Dr. Natasha Dimova, an environmental geochemist at UA, says that rivers are often considered culprits for nutrient spikes—due to their contamination by agricultural and industrial run-off as well as human and animal waste; however, in Mobile, groundwater contamination is also a big problem.

“Although everybody assumes that the river is the major player in terms of nutrient fluxes, we found very recently that groundwater plays an important role during certain times of the year, and thus cannot be neglected,” Dimova said.

Common sense reveals this, too. Because groundwater takes longer to reach the ocean than a river, groundwater has the time to accumulate more chemicals, nutrients and heavy metals.

Dimova recently discovered that the potency of the groundwater is boosted just before it leaks into the bay, causing her team to consider, for the first time, that the coastal sediments may be a source of contamination for the groundwater.

“What we sample immediately at the point of discharge in the bay has a very different composition than what is on land,” she said. “All the data falls in this corner. That tells us the quality of the groundwater coming out is largely determined by what happens in the coastal sediments just before the discharge.”

**RECORDS**

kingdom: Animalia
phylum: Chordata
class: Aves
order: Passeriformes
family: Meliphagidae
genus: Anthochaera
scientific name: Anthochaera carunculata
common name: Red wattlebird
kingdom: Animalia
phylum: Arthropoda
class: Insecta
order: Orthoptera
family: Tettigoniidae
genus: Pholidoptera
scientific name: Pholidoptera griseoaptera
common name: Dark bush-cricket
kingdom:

==

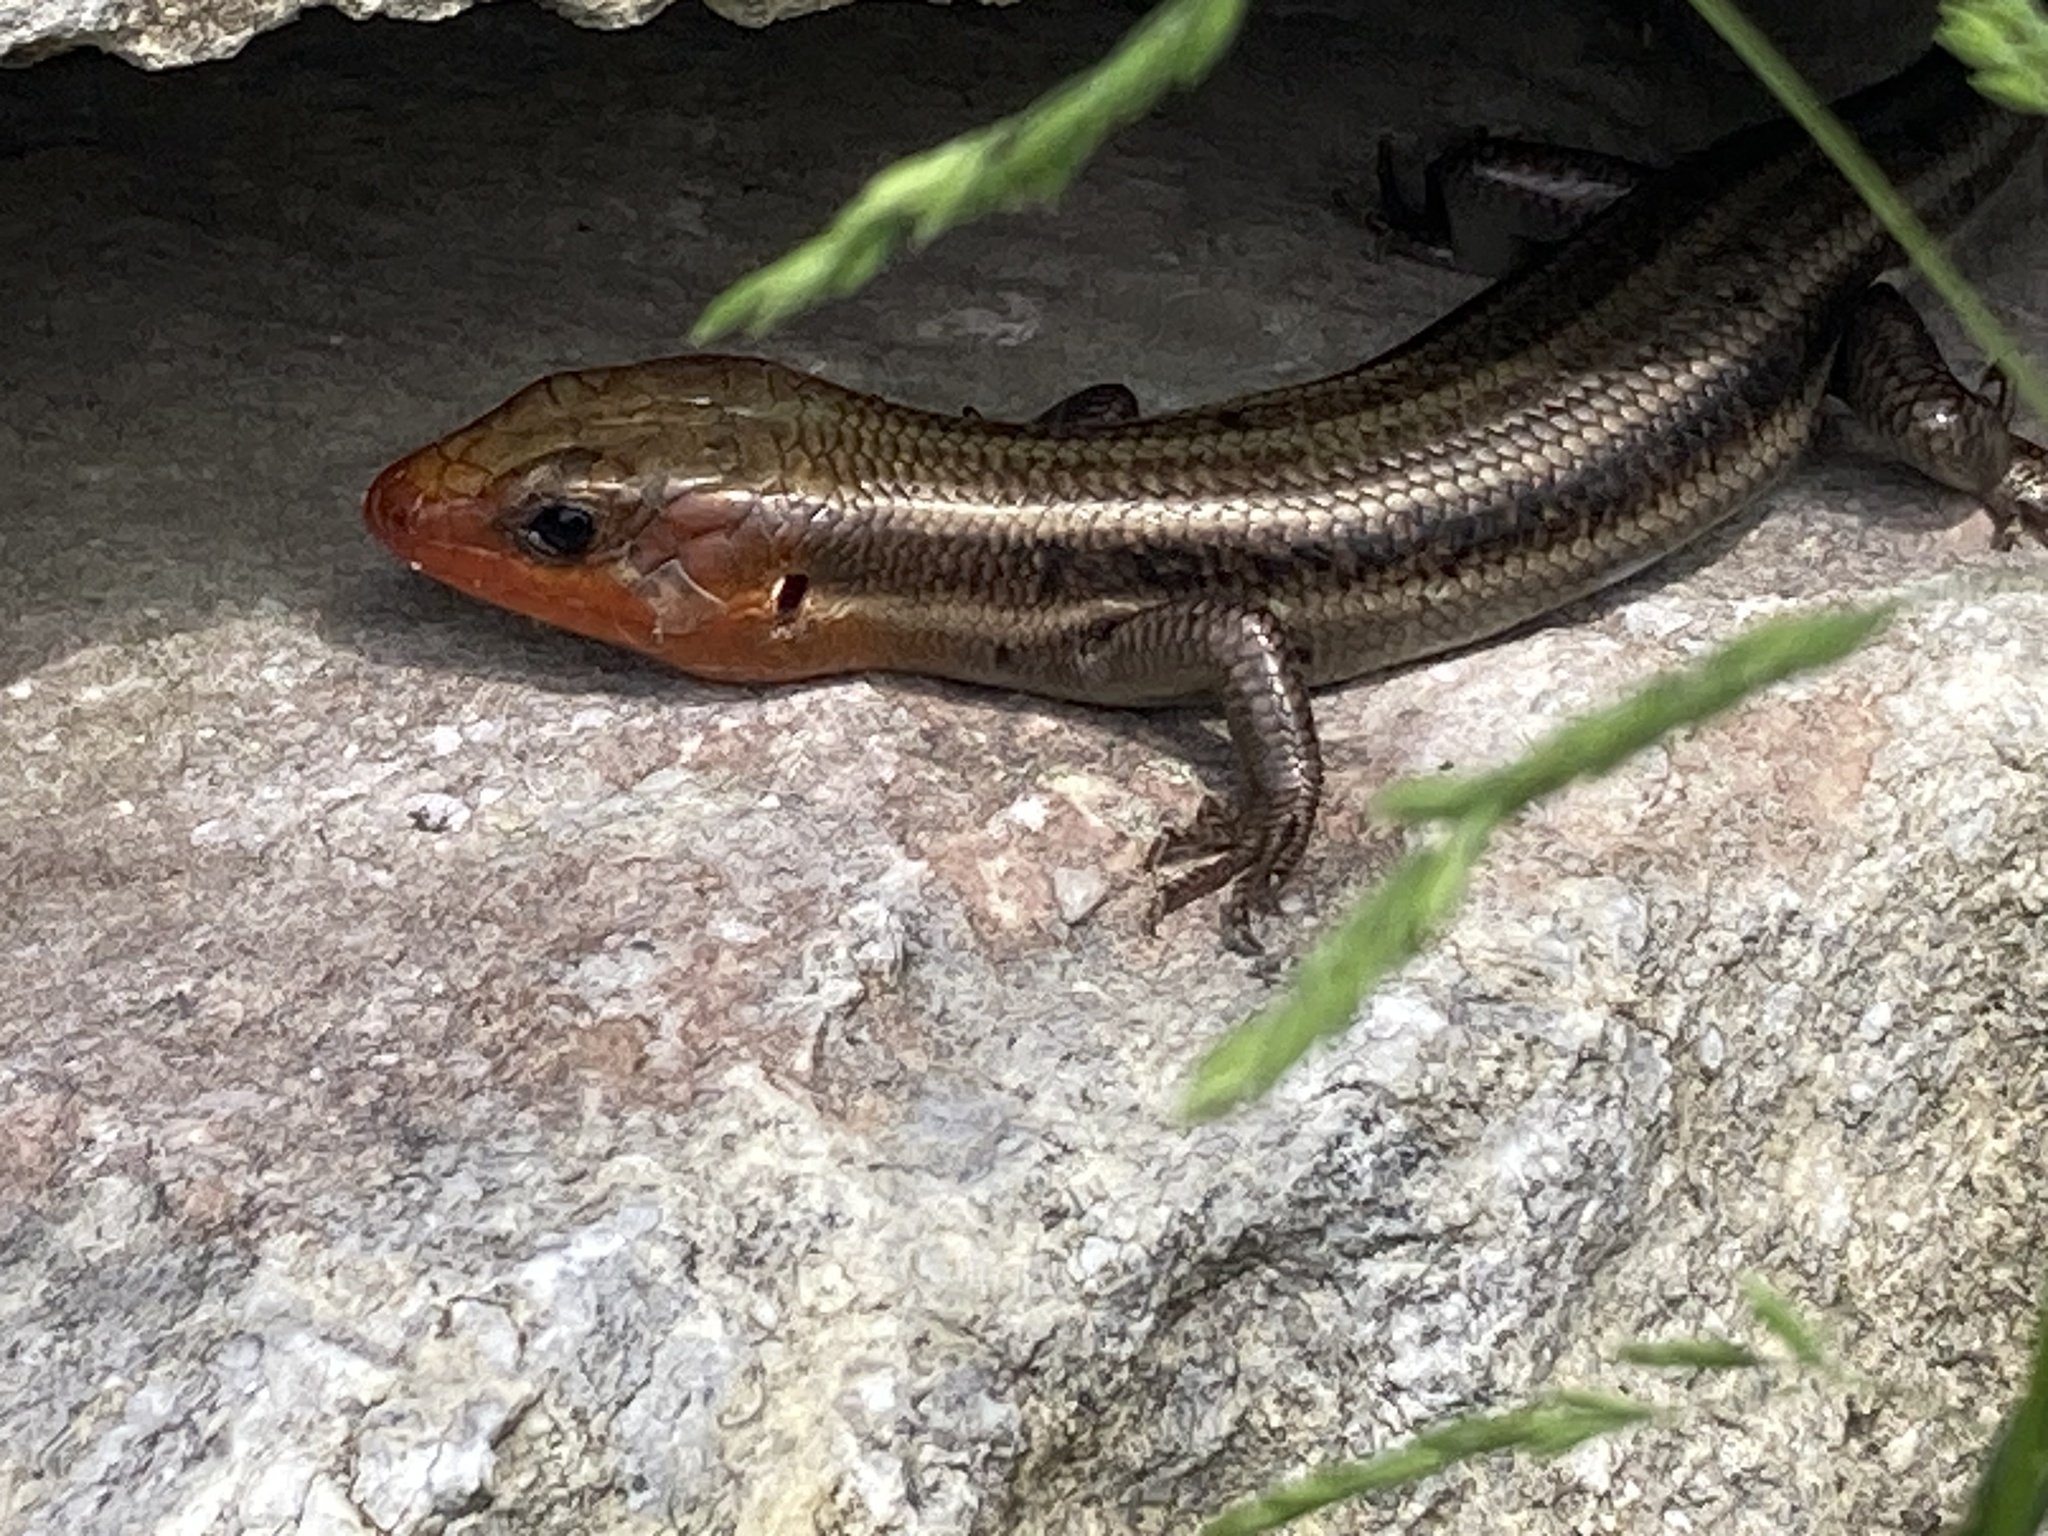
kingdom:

---

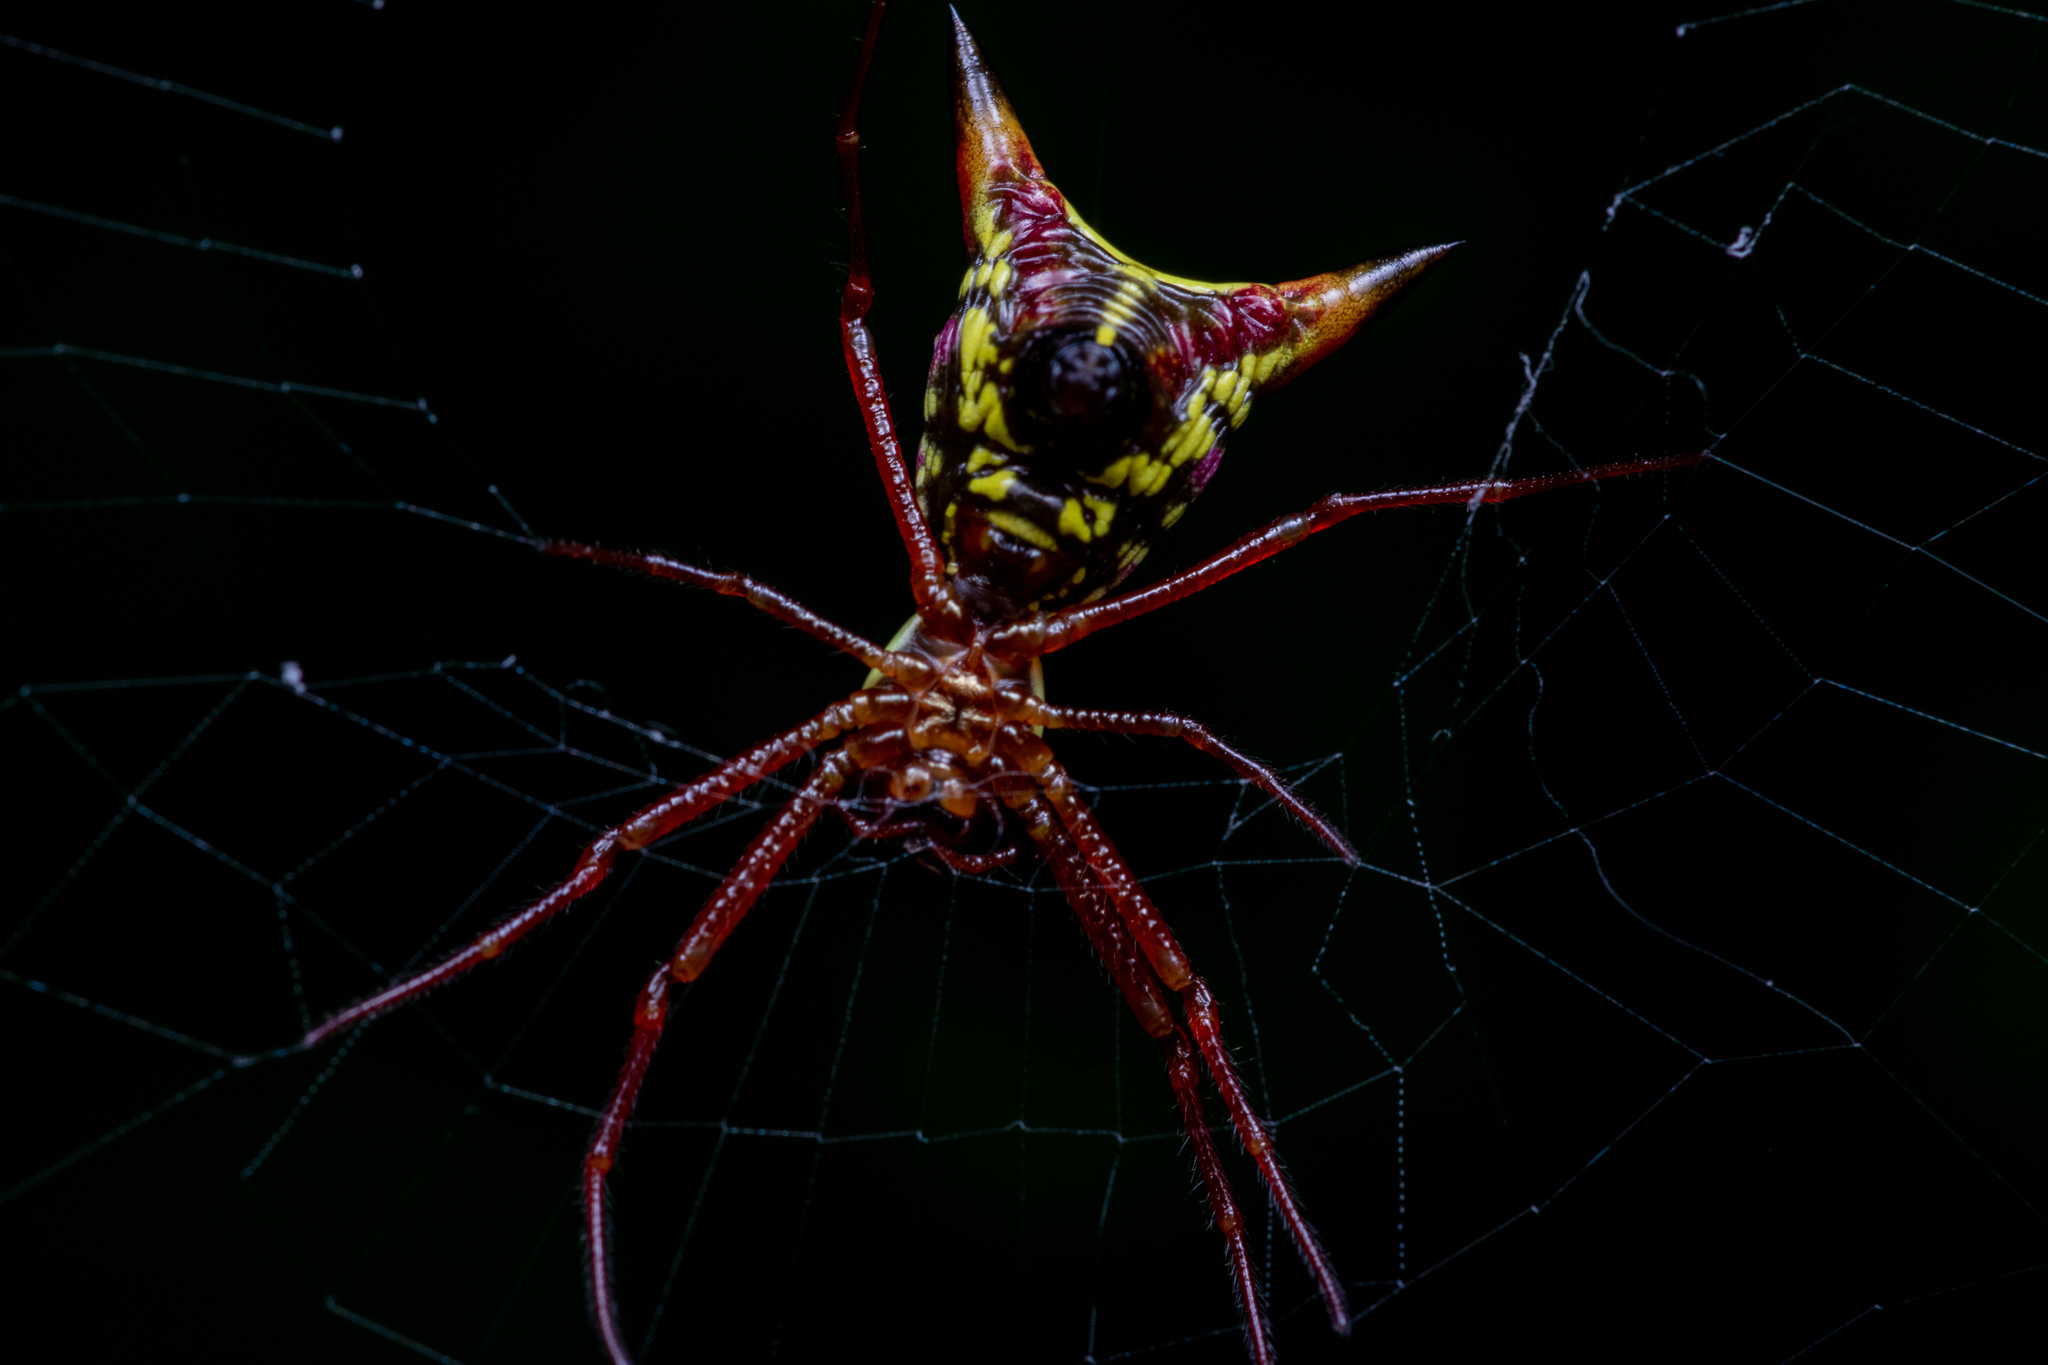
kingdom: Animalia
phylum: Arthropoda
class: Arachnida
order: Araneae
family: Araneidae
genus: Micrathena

**TASK OBJECTIVE**
Please answer from the groundwater text: why does groundwater have time to accumulate more chemicals, nutrients and heavy metals than a river?

**RESULT OF THE TASK**
Because groundwater takes longer to reach the ocean than a river does.